Full-time earnings for permanent staff working in the arts and culture sector have increased by 10.5% since 2018 representing a real terms pay freeze in light of inflation levels.
Initial findings from the ArtsPay Survey 2022 show that the median permanent full-time salary on 31 March this year was £34,000, a £3,225 or 10.5% increase on the figure recorded for the ArtsPay Survey 2018.
According to the inflation measure used by the Office for National Statistics – the Consumer Prices Index including owner occupiers’ housing costs (CPIH) – inflation between 2018 and the end of March this year ran at 10.85%, representing a “real-terms” pay freeze over the period.
Part-time workers fared worse, experiencing a real-terms pay reduction of nearly 4% during a four-year period that saw the UK leave the European Union and experience the impact of a global pandemic.
The survey found that the median full-time equivalent salary for part-time workers was £30,000 This compares with a median of £28,000 in 2018 – a 7% increase over the period but a real terms decrease of 3.85%.
Inflation has continued to rise in recent months with the CPIH measure increasing by 2.1% in April, 0.6% in May, and 0.7% last month.
Rising household costs
A number of respondents said they rely on the income of a partner to pay household bills.
“I probably wouldn’t be able to continue to work in the arts if it wasn’t for the fact that my partner has a much better paid job, three times my salary, in another sector,” one respondent said.
“The cost of childcare is astronomical and if I was a single parent, with only one income, it would not be worth me working on my current salary.”
Another said: “I am in a position where my partner earns a higher salary than me so rising household costs during this crisis do not affect us as much as a lot of people.
“In one sense I feel lucky to be in this situation, but it does raise issues and causes its own problems. I feel strongly that people working in the arts should not need to rely on other earners in their household in order to keep up with living costs.”
One respondent said they have not had a pay increase in three years, due to Covid and working for an “underfunded” organisation.
“I have sacrificed my own pay in order to increase the pay of other workers as I believe they are underpaid. Difficult to increase pay at all on project funding,” they said.
Some respondents said they are considering leaving the sector.
“I’m looking to leave the arts sector as the pay doesn’t increase with the rise in inflation,” a respondent said.
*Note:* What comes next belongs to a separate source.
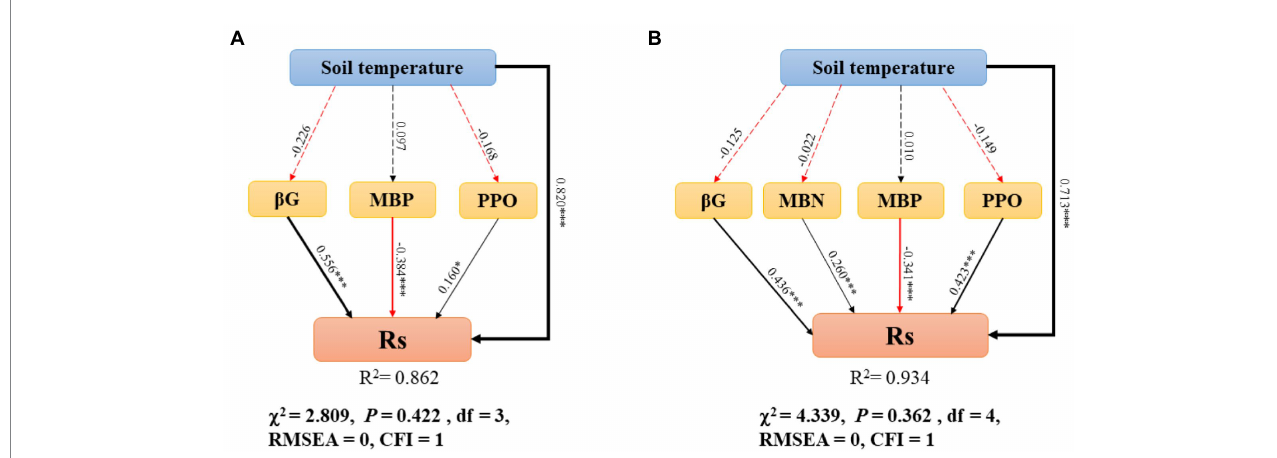
FIGURE 6 Structural equation model describes the relationship between variables and R S in the topsoil (A) and whole soil (B) . R S , soil respiration; MBN, microbial biomass nitrogen; MBP, microbial biomass phosphorus; PPO, polyphenol oxidase; β G, β -1,4-glucosidase; soil temperature (T S) . Arrows represent the assumed direction of causation. The width of arrow is proportional to the path coefficient. The red and black solid lines represent negative and positive pathways, respectively. Insignificant pathways are indicated by grey dashed lines. The importance of the variables is reflected by standardized path coefficients. R 2 reflects the proportion of variance explained for all variables in the model. The significance levels are as follows: * p < 0.05, ** p < 0.01, and *** p <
“How can the arts survive if the people who work within the arts struggle to survive financially? Also, trying to find a job that is flexible around life commitments is difficult in the arts.
“Pay and benefits do not reflect the level of experience and education I have. What is the point in sticking around? Life shouldn’t be so difficult.”
Freelancers were the only group to experience a real-terms rise in earnings. For respondents who receive 90% or more of their freelance income from the arts, the median earnings were £19,797. This compares with median earnings of £16,000 in 2018, a 23.7% increase, or 12.85% adjusted for inflation.
However, not all freelancers have experienced increases to their income.
“I have not increased my rates since 2004 and am increasingly asked to lower them since Covid,” one respondent said.
“I have encountered some brilliant and supportive practice from some clients and also some shocking practice. For example, I was offered a contract on the basis of a costed tender and later asked to halve my fee.”
Another said: “I’m very lucky to have had a supportive partner at home who has shouldered the burden of bill-paying over the past year in order for me to build my freelance career and found a new arts organisation.”
Overall, a total of 1,493 people completed the survey – with around half (52.8%) of respondents being full-time employees.
Detailed examination of the responses will be conducted over the coming weeks to look at a range of issues including the gender and diversity pay gaps, as well as career progression.
ArtsProfessional Editor Ruth Hogarth said: “Many thanks to everyone who has taken part in the ArtsPay Survey 2022. Your participation in this longitudinal study enables us to track and report on sector salaries with confidence. The full report will be published in September.”